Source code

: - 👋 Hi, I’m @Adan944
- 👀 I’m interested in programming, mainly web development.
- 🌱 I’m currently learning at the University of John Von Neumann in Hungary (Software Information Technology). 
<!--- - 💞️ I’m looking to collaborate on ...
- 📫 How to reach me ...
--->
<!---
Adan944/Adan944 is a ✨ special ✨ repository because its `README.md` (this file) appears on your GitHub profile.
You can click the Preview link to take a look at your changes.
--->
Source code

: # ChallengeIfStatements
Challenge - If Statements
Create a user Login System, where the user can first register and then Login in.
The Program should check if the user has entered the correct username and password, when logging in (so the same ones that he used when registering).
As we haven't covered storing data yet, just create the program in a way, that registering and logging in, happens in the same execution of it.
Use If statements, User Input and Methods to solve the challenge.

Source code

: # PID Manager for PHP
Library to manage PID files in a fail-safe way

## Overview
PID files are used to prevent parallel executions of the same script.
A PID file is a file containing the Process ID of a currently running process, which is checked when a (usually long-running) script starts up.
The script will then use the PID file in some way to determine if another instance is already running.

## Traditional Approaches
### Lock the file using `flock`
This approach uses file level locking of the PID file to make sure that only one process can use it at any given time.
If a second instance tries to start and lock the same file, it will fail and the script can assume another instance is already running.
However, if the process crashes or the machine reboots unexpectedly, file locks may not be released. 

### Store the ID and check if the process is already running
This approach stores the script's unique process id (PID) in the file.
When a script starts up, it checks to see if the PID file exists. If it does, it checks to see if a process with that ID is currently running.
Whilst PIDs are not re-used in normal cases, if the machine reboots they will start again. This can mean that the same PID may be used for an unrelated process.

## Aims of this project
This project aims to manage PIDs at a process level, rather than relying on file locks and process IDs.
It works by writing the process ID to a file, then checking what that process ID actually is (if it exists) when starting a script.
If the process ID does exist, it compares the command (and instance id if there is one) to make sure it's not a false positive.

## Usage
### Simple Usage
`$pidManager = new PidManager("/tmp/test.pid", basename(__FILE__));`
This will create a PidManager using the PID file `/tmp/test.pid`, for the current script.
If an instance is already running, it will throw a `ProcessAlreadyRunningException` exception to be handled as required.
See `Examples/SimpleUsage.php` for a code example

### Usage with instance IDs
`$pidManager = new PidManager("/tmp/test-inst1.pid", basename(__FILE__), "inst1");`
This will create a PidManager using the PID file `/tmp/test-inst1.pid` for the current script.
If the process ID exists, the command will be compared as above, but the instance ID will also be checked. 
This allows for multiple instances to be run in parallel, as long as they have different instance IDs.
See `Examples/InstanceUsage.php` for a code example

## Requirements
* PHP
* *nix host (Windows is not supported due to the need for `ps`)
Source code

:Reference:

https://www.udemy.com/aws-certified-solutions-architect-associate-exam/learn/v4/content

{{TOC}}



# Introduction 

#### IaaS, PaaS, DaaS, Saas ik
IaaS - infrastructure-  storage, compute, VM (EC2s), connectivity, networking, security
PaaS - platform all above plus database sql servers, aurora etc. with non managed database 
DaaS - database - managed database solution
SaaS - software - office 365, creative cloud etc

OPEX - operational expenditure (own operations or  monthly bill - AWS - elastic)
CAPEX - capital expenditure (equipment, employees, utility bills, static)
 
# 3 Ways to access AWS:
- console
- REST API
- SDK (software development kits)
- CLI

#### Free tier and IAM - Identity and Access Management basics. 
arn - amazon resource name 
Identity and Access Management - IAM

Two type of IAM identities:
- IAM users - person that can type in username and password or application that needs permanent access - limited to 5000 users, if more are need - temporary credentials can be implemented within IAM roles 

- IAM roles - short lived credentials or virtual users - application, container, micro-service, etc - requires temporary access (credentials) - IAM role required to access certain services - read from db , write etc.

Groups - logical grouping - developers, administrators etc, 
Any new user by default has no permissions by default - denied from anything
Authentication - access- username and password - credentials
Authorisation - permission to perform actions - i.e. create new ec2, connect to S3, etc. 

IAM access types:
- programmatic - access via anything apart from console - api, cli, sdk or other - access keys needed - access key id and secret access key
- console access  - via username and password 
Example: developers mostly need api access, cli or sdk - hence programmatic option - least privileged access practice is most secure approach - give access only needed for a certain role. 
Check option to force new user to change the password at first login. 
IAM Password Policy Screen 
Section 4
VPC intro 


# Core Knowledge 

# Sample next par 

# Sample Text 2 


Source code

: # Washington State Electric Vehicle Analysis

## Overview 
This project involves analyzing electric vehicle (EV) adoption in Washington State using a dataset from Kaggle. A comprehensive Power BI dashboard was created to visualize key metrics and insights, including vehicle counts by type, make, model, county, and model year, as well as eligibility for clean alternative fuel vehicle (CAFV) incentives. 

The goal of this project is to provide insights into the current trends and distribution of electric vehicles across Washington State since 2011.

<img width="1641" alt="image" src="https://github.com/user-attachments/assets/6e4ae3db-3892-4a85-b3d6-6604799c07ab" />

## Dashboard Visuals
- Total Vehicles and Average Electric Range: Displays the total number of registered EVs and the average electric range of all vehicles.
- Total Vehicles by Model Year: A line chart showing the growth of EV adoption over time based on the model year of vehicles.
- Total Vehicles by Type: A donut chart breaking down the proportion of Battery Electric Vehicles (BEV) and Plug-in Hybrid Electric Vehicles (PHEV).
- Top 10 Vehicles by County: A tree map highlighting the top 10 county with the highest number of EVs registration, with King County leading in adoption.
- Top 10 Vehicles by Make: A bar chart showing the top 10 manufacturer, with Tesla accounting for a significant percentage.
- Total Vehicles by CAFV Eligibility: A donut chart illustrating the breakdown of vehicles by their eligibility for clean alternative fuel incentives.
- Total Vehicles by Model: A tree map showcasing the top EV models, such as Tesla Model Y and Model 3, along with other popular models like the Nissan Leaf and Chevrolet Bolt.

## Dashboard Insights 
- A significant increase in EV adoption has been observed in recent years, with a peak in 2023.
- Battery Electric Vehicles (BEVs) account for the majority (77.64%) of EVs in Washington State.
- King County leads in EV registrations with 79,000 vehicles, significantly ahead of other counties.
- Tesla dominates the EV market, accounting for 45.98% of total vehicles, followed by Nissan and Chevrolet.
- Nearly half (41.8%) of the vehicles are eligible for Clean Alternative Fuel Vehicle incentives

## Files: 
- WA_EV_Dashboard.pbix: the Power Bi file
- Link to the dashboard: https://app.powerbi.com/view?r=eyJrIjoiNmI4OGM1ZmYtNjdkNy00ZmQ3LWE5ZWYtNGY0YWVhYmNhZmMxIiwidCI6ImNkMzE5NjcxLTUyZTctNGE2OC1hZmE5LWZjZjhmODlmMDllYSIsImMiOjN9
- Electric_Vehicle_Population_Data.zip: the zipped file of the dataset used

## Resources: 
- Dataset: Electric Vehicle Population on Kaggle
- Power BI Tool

Exercise directions
Print every line of the data above without any changes, from first to last.

The completed task
Source code

: - 👋 Hi, I’m @Adan944
- 👀 I’m interested in programming, mainly web development.
- 🌱 I’m currently learning at the University of John Von Neumann in Hungary (Software Information Technology). 
<!--- - 💞️ I’m looking to collaborate on ...
- 📫 How to reach me ...
--->
<!---
Adan944/Adan944 is a ✨ special ✨ repository because its `README.md` (this file) appears on your GitHub profile.
You can click the Preview link to take a look at your changes.
--->
Source code

: # ChallengeIfStatements
Challenge - If Statements
Create a user Login System, where the user can first register and then Login in.
The Program should check if the user has entered the correct username and password, when logging in (so the same ones that he used when registering).
As we haven't covered storing data yet, just create the program in a way, that registering and logging in, happens in the same execution of it.
Use If statements, User Input and Methods to solve the challenge.

Source code

: # PID Manager for PHP
Library to manage PID files in a fail-safe way

## Overview
PID files are used to prevent parallel executions of the same script.
A PID file is a file containing the Process ID of a currently running process, which is checked when a (usually long-running) script starts up.
The script will then use the PID file in some way to determine if another instance is already running.

## Traditional Approaches
### Lock the file using `flock`
This approach uses file level locking of the PID file to make sure that only one process can use it at any given time.
If a second instance tries to start and lock the same file, it will fail and the script can assume another instance is already running.
However, if the process crashes or the machine reboots unexpectedly, file locks may not be released. 

### Store the ID and check if the process is already running
This approach stores the script's unique process id (PID) in the file.
When a script starts up, it checks to see if the PID file exists. If it does, it checks to see if a process with that ID is currently running.
Whilst PIDs are not re-used in normal cases, if the machine reboots they will start again. This can mean that the same PID may be used for an unrelated process.

## Aims of this project
This project aims to manage PIDs at a process level, rather than relying on file locks and process IDs.
It works by writing the process ID to a file, then checking what that process ID actually is (if it exists) when starting a script.
If the process ID does exist, it compares the command (and instance id if there is one) to make sure it's not a false positive.

## Usage
### Simple Usage
`$pidManager = new PidManager("/tmp/test.pid", basename(__FILE__));`
This will create a PidManager using the PID file `/tmp/test.pid`, for the current script.
If an instance is already running, it will throw a `ProcessAlreadyRunningException` exception to be handled as required.
See `Examples/SimpleUsage.php` for a code example

### Usage with instance IDs
`$pidManager = new PidManager("/tmp/test-inst1.pid", basename(__FILE__), "inst1");`
This will create a PidManager using the PID file `/tmp/test-inst1.pid` for the current script.
If the process ID exists, the command will be compared as above, but the instance ID will also be checked. 
This allows for multiple instances to be run in parallel, as long as they have different instance IDs.
See `Examples/InstanceUsage.php` for a code example

## Requirements
* PHP
* *nix host (Windows is not supported due to the need for `ps`)
Source code

:Reference:

https://www.udemy.com/aws-certified-solutions-architect-associate-exam/learn/v4/content

{{TOC}}



# Introduction 

#### IaaS, PaaS, DaaS, Saas ik
IaaS - infrastructure-  storage, compute, VM (EC2s), connectivity, networking, security
PaaS - platform all above plus database sql servers, aurora etc. with non managed database 
DaaS - database - managed database solution
SaaS - software - office 365, creative cloud etc

OPEX - operational expenditure (own operations or  monthly bill - AWS - elastic)
CAPEX - capital expenditure (equipment, employees, utility bills, static)
 
# 3 Ways to access AWS:
- console
- REST API
- SDK (software development kits)
- CLI

#### Free tier and IAM - Identity and Access Management basics. 
arn - amazon resource name 
Identity and Access Management - IAM

Two type of IAM identities:
- IAM users - person that can type in username and password or application that needs permanent access - limited to 5000 users, if more are need - temporary credentials can be implemented within IAM roles 

- IAM roles - short lived credentials or virtual users - application, container, micro-service, etc - requires temporary access (credentials) - IAM role required to access certain services - read from db , write etc.

Groups - logical grouping - developers, administrators etc, 
Any new user by default has no permissions by default - denied from anything
Authentication - access- username and password - credentials
Authorisation - permission to perform actions - i.e. create new ec2, connect to S3, etc. 

IAM access types:
- programmatic - access via anything apart from console - api, cli, sdk or other - access keys needed - access key id and secret access key
- console access  - via username and password 
Example: developers mostly need api access, cli or sdk - hence programmatic option - least privileged access practice is most secure approach - give access only needed for a certain role. 
Check option to force new user to change the password at first login. 
IAM Password Policy Screen 
Section 4
VPC intro 


# Core Knowledge 

# Sample next par 

# Sample Text 2 


Source code

: # Washington State Electric Vehicle Analysis

## Overview 
This project involves analyzing electric vehicle (EV) adoption in Washington State using a dataset from Kaggle. A comprehensive Power BI dashboard was created to visualize key metrics and insights, including vehicle counts by type, make, model, county, and model year, as well as eligibility for clean alternative fuel vehicle (CAFV) incentives. 

The goal of this project is to provide insights into the current trends and distribution of electric vehicles across Washington State since 2011.

<img width="1641" alt="image" src="https://github.com/user-attachments/assets/6e4ae3db-3892-4a85-b3d6-6604799c07ab" />

## Dashboard Visuals
- Total Vehicles and Average Electric Range: Displays the total number of registered EVs and the average electric range of all vehicles.
- Total Vehicles by Model Year: A line chart showing the growth of EV adoption over time based on the model year of vehicles.
- Total Vehicles by Type: A donut chart breaking down the proportion of Battery Electric Vehicles (BEV) and Plug-in Hybrid Electric Vehicles (PHEV).
- Top 10 Vehicles by County: A tree map highlighting the top 10 county with the highest number of EVs registration, with King County leading in adoption.
- Top 10 Vehicles by Make: A bar chart showing the top 10 manufacturer, with Tesla accounting for a significant percentage.
- Total Vehicles by CAFV Eligibility: A donut chart illustrating the breakdown of vehicles by their eligibility for clean alternative fuel incentives.
- Total Vehicles by Model: A tree map showcasing the top EV models, such as Tesla Model Y and Model 3, along with other popular models like the Nissan Leaf and Chevrolet Bolt.

## Dashboard Insights 
- A significant increase in EV adoption has been observed in recent years, with a peak in 2023.
- Battery Electric Vehicles (BEVs) account for the majority (77.64%) of EVs in Washington State.
- King County leads in EV registrations with 79,000 vehicles, significantly ahead of other counties.
- Tesla dominates the EV market, accounting for 45.98% of total vehicles, followed by Nissan and Chevrolet.
- Nearly half (41.8%) of the vehicles are eligible for Clean Alternative Fuel Vehicle incentives

## Files: 
- WA_EV_Dashboard.pbix: the Power Bi file
- Link to the dashboard: https://app.powerbi.com/view?r=eyJrIjoiNmI4OGM1ZmYtNjdkNy00ZmQ3LWE5ZWYtNGY0YWVhYmNhZmMxIiwidCI6ImNkMzE5NjcxLTUyZTctNGE2OC1hZmE5LWZjZjhmODlmMDllYSIsImMiOjN9
- Electric_Vehicle_Population_Data.zip: the zipped file of the dataset used

## Resources: 
- Dataset: Electric Vehicle Population on Kaggle
- Power BI Tool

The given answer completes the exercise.